The plot is simple; the town of Torchlight is an old-west style boomtown that’s been built around a recently discovered vein of Ember – a magic-bestowing ore that fetches a high price but can cause mutations and corruptions in people exposed to it for too long. As a wandering hero, you are drawn to the town in hope of discovering some powerful magic items – they seem to just be laying around the mine for some reason.
Horses - snobby buggers!
Naturally, it’s not all as easy as turning up and filling your bags with enchanted swords though. Shortly after arriving you find a pair of other heroes warring with some beasties that have infested the mines and they reveal that their master, the wizard Alric, has succumbed to an Ember infection and gone crazy. Not crazy like a fox either – crazy like a demented wizard with an evil plan and near-unlimited power. Eek.

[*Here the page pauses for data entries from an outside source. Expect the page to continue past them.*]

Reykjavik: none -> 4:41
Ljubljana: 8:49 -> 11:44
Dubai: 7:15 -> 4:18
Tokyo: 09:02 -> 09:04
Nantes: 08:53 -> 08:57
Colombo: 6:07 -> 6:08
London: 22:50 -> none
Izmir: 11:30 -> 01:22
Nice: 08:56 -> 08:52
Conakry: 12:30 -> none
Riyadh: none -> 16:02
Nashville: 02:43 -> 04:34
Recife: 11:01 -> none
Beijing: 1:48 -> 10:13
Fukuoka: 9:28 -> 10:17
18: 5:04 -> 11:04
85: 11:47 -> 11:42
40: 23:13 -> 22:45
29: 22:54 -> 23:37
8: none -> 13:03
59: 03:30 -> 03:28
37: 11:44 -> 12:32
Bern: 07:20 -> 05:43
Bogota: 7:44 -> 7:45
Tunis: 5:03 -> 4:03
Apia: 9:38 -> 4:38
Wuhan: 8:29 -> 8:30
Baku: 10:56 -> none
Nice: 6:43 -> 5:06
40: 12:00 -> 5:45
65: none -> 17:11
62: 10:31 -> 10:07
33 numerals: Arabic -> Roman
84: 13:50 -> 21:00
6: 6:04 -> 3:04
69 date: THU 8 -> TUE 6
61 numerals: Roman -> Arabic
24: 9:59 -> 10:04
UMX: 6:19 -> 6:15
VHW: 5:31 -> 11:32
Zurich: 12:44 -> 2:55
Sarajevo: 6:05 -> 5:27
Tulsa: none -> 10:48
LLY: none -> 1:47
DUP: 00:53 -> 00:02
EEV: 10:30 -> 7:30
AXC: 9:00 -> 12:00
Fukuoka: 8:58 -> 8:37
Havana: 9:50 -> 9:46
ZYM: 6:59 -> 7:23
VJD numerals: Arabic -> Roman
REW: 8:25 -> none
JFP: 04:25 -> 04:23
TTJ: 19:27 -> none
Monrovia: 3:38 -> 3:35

The story is fairly predictable stuff then and it’s not going to knock you off your seat with the sheer power of its simple narration – but it does form a solid foundation for the gameplay. Torchlight becomes the town that you endlessly retreat too whenever your inventory is full or a quest completed and the mine is the single dungeon which you are forever plumbing the depths of, though there are a few side missions to be undertaken in other areas and dimensions too.
Mostly though, there aren’t a huge amount of extra areas to delve into – you just plough through the mine’s various levels until you’re forced to return to Torchlight itself, then you return via a portal. Rinse and repeat. It’d be boring if it wasn’t so fantastic and if not for the fact that the mine itself is randomly generated and kept aesthetically pleasing by the introduction of archaeological ruins and enemy bases.